-- Passage for review --

Purpose of the Study:

  • To evaluate the impact of PHN on PC3 prostate cancer cells.
  • To investigate cellular responses, including migration and epithelial-mesenchymal transition (EMT), to PHN exposure.

Main Methods:

  • PC3 cells were treated with varying PHN concentrations (1-5 μM).
  • Cell migration was assessed using a wound-healing assay.
  • Western blotting and immunofluorescence analyzed EMT markers, AMPK-associated proteins, Sirtuin 1 (SIRT1), and nuclear respiratory factor 1 (NRF1).

Main Results:

  • PHN treatment reduced PC3 cell migration without causing cytotoxicity.
  • PHN decreased expression of α-smooth muscle actin, Snail, and Slug, while increasing E-cadherin.
  • Upregulation of SIRT1, NRF1, and altered AMPK expression was observed in PHN-treated cells.
  • Pharmacological inhibition of AMPK (using Compound C) partially reversed PHN-induced EMT marker changes.

Conclusions:

  • PHN exposure influences EMT-associated phenotypes in PC3 prostate cancer cells.
  • The effects of PHN may involve AMPK-associated signaling pathways.
  • PHN demonstrates potential as a therapeutic agent for prostate cancer by modulating cell migration and EMT.

-- Records provided --
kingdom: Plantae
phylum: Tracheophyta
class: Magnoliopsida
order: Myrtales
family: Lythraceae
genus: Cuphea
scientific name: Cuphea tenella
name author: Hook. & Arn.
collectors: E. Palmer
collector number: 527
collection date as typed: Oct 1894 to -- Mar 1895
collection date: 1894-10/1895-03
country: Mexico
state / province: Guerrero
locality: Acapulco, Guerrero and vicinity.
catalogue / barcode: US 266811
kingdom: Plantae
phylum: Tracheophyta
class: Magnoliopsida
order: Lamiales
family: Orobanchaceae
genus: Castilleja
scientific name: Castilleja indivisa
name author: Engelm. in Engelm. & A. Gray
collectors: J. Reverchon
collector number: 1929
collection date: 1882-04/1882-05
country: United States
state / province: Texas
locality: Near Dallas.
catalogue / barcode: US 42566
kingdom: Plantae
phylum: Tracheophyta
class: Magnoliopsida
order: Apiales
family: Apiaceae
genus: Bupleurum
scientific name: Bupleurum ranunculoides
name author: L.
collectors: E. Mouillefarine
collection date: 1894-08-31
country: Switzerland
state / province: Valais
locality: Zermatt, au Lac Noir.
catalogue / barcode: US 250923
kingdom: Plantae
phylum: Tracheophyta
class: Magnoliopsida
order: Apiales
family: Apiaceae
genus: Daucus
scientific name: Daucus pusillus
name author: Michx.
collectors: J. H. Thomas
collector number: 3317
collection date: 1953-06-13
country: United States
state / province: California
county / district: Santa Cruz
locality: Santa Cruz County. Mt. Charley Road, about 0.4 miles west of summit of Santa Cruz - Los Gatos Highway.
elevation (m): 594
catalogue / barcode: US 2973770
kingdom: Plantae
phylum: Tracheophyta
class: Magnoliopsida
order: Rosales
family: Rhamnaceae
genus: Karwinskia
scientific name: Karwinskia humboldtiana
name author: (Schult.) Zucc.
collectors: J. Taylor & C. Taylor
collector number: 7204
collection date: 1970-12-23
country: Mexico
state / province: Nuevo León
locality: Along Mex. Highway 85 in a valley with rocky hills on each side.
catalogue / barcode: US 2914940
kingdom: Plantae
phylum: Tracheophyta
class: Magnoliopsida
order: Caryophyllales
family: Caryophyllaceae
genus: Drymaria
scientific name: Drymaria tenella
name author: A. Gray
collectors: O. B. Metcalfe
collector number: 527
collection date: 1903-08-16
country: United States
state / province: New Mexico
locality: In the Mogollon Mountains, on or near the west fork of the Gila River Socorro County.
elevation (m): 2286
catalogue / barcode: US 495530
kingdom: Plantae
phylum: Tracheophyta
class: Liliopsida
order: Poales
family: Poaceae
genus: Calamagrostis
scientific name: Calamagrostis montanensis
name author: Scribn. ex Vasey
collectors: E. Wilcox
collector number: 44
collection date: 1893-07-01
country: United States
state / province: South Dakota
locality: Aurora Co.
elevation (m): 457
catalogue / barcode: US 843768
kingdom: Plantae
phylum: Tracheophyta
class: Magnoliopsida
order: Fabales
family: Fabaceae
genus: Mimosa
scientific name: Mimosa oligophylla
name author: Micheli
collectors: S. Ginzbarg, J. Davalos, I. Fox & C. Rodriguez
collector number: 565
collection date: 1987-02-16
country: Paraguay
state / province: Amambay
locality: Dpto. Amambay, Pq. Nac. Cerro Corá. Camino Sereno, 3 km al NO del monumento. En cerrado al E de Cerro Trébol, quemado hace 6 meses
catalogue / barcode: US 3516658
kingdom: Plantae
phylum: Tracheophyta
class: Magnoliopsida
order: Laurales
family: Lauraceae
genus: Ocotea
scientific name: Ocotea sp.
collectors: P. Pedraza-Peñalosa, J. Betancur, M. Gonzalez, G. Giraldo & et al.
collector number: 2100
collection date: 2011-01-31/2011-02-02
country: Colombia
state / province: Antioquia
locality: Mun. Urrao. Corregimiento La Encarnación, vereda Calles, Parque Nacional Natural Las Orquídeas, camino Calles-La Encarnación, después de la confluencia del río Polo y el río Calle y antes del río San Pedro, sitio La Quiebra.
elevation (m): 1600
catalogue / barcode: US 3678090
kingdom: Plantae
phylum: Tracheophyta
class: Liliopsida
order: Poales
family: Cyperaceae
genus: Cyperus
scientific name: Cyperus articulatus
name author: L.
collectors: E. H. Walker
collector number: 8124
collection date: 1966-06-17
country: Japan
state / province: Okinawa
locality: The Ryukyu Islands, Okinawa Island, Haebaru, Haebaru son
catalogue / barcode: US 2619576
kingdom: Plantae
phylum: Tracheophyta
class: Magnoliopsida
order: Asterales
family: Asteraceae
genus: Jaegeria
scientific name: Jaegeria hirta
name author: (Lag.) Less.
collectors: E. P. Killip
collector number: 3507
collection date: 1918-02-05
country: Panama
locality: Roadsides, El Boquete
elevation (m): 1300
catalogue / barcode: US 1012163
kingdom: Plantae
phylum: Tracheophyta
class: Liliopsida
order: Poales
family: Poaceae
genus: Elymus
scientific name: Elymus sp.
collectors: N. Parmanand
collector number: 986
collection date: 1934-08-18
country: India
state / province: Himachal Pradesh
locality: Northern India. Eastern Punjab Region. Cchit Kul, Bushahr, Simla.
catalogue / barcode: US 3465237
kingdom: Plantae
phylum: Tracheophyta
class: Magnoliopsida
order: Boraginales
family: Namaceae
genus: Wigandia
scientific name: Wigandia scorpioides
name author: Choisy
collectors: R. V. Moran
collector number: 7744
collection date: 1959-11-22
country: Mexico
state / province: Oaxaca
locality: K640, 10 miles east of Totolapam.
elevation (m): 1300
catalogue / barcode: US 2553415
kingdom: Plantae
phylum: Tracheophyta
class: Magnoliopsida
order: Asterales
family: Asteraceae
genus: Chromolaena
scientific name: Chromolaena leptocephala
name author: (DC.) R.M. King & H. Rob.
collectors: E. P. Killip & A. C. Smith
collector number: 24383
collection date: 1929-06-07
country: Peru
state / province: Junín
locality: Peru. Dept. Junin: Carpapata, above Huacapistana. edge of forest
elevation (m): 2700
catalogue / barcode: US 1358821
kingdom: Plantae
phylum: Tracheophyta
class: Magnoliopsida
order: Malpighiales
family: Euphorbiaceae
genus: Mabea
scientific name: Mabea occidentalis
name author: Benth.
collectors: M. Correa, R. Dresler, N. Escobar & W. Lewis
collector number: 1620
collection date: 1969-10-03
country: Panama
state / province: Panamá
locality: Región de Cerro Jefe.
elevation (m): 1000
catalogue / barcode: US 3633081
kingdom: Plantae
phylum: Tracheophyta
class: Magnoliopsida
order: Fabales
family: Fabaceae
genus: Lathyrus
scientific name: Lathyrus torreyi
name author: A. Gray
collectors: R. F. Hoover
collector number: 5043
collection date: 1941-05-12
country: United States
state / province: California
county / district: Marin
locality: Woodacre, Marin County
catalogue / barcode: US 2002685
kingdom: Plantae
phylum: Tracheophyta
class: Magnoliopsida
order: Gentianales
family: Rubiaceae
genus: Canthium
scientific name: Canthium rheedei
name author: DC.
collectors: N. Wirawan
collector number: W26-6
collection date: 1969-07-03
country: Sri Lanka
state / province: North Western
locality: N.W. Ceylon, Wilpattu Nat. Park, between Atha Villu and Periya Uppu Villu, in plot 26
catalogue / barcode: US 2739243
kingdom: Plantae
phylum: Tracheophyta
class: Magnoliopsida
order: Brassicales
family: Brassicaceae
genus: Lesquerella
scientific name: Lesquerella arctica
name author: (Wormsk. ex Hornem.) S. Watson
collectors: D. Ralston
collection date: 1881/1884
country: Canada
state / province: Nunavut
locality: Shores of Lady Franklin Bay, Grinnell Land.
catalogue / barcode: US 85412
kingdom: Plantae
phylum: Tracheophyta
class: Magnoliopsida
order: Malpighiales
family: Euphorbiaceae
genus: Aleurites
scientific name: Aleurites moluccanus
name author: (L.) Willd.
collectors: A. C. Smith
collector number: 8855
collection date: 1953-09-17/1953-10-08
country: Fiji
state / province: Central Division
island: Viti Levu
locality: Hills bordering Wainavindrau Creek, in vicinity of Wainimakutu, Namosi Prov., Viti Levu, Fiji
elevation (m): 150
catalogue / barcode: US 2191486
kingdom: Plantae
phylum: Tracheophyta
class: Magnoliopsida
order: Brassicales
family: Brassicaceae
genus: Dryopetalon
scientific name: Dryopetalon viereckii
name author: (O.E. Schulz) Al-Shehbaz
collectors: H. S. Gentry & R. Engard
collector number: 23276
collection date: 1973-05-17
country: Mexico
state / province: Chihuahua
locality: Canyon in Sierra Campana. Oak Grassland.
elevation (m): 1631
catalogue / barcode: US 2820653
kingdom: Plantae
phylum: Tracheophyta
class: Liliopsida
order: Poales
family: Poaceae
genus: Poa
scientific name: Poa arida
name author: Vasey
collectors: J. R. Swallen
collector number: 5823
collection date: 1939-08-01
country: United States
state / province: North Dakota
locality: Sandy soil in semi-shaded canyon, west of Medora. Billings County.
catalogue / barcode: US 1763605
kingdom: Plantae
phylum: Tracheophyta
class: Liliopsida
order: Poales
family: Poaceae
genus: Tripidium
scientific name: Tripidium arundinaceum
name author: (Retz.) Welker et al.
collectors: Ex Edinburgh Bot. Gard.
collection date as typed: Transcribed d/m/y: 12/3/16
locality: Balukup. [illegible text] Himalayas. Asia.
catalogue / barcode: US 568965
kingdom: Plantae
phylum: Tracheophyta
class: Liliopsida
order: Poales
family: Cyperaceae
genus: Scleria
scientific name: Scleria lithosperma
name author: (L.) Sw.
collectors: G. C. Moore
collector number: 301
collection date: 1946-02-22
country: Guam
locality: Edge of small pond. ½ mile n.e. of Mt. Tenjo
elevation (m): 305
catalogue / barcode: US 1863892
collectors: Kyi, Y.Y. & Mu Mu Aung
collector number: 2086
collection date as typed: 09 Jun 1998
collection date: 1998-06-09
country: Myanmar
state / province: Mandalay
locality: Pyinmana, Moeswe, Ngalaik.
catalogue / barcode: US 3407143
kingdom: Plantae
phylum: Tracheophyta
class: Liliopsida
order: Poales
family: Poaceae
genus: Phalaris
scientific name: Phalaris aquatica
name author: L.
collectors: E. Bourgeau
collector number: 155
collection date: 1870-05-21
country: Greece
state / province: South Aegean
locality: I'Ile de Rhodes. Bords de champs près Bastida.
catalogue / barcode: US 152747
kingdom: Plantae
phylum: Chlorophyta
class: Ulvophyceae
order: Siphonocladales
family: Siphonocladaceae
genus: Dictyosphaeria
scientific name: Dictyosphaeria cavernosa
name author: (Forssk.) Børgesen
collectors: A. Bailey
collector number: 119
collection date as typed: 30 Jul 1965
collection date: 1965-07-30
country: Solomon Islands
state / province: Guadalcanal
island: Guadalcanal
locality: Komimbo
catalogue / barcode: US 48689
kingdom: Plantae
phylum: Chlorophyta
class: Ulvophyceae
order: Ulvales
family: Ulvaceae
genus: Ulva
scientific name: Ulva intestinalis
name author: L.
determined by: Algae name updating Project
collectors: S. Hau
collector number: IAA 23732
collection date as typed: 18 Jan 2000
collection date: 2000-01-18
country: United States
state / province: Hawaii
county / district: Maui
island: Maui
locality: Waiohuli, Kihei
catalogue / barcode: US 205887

-- Activity --
From the study summary, list every protein whose expression PHN treatment decreased.

-- Task result --
α-smooth muscle actin, Snail, Slug